Jack has a note for everyone at his company, everyone he talks to.

Find something you check on a daily basis. Create a new note, name it Daily, write Do:, Don't: headings. Put in everything you want to do, everything you don't want to do. The easiest way to add to the Don'ts is noticing something you never want to do again.

Jack's Dos:

  1. Stay present.
  2. Be vulnerable. Show people your mistakes and fears, because they can relate.
  3. Drink only lemon water and red wine.
  4. Do x squats, run 3 miles, etc etc.
  5. Stand up straight.
  6. Say hello to everyone.
  7. Get 7 hours of sleep.

Jack's Don'ts:

  1. Don't avoid eye contact.
  2. Don't be late.
  3. Don't set expectations for someone and not meet them.
  4. Don't eat sugar, wheat, lentils, dairy...
  5. Don't drink hard liquor or beer on weekdays.
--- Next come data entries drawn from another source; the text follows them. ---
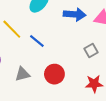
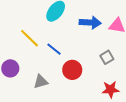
red circle: (54, 74) -> (72, 70), moved

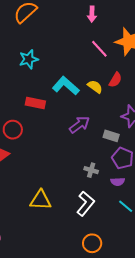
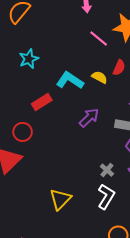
red rectangle: (35, 103) -> (42, 102), turned -36
gray cross: (91, 170) -> (107, 170), moved, turned 32
yellow triangle: (41, 200) -> (60, 199), turned -40

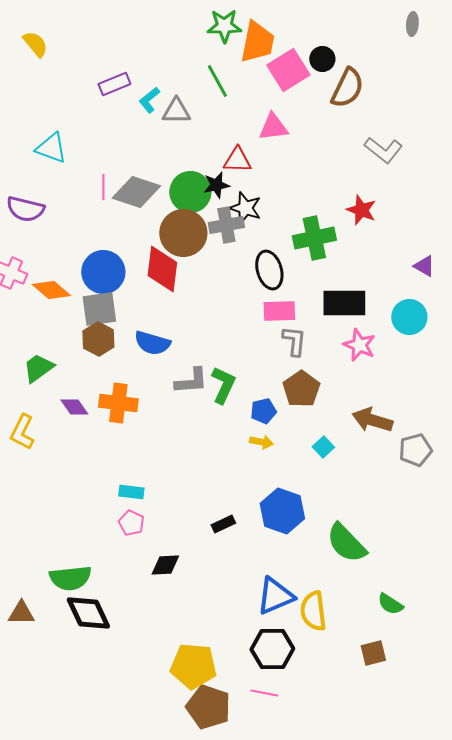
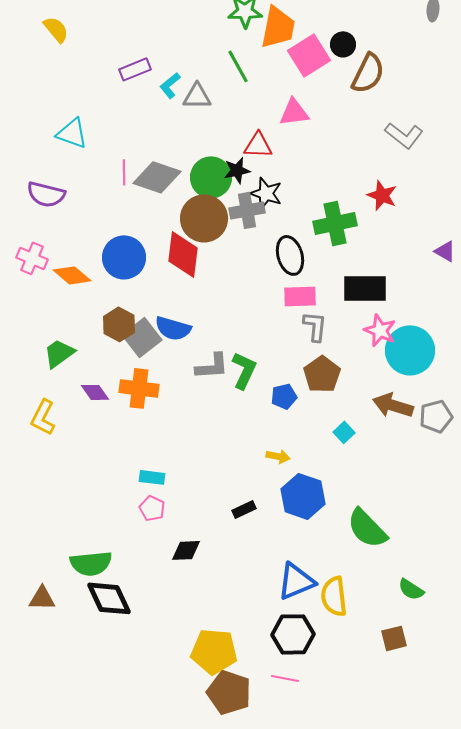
gray square: (99, 309) -> (142, 337), moved, turned -30
cyan circle: (409, 317) -> (410, 350), moved, size x1.4
yellow arrow: (261, 442) -> (278, 456), moved
gray pentagon: (415, 450) -> (436, 416), moved

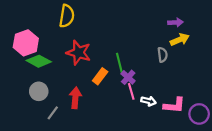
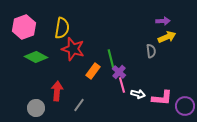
yellow semicircle: (67, 16) -> (62, 28), moved
pink hexagon: (26, 43) -> (24, 27), moved
gray circle: (39, 91) -> (36, 108), moved
red arrow: (75, 98) -> (57, 91), moved
gray line: (53, 113) -> (79, 105), moved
Doing this gives you focus, helps you ignore everything else that's going on, all the noise. Square has a Do and Don't list which has been fundamental in helping them move fast, continue to innovate, push the boundaries, question + reset everything they think about the organization.

What's the end product? Something that delights people, something people can't help but engage in. We want to create something that resonates with every single person on the planet.
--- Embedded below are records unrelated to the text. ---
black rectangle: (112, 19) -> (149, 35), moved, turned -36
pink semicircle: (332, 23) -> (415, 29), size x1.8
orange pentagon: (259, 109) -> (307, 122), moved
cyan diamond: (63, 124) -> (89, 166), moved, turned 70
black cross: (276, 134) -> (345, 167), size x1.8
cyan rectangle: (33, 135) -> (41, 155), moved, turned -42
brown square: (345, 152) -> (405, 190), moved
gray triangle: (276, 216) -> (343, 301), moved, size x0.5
Leave you with one of my favorite songs: "Angoisse"

If you take away anything from this day, it's that you are the future, you are the ones that have the ideas in your head, you are the only ones who can build it for yourself, and that is your task - you are building what you want to see in the world, you're making a bet with the world that you're building something useful to other people.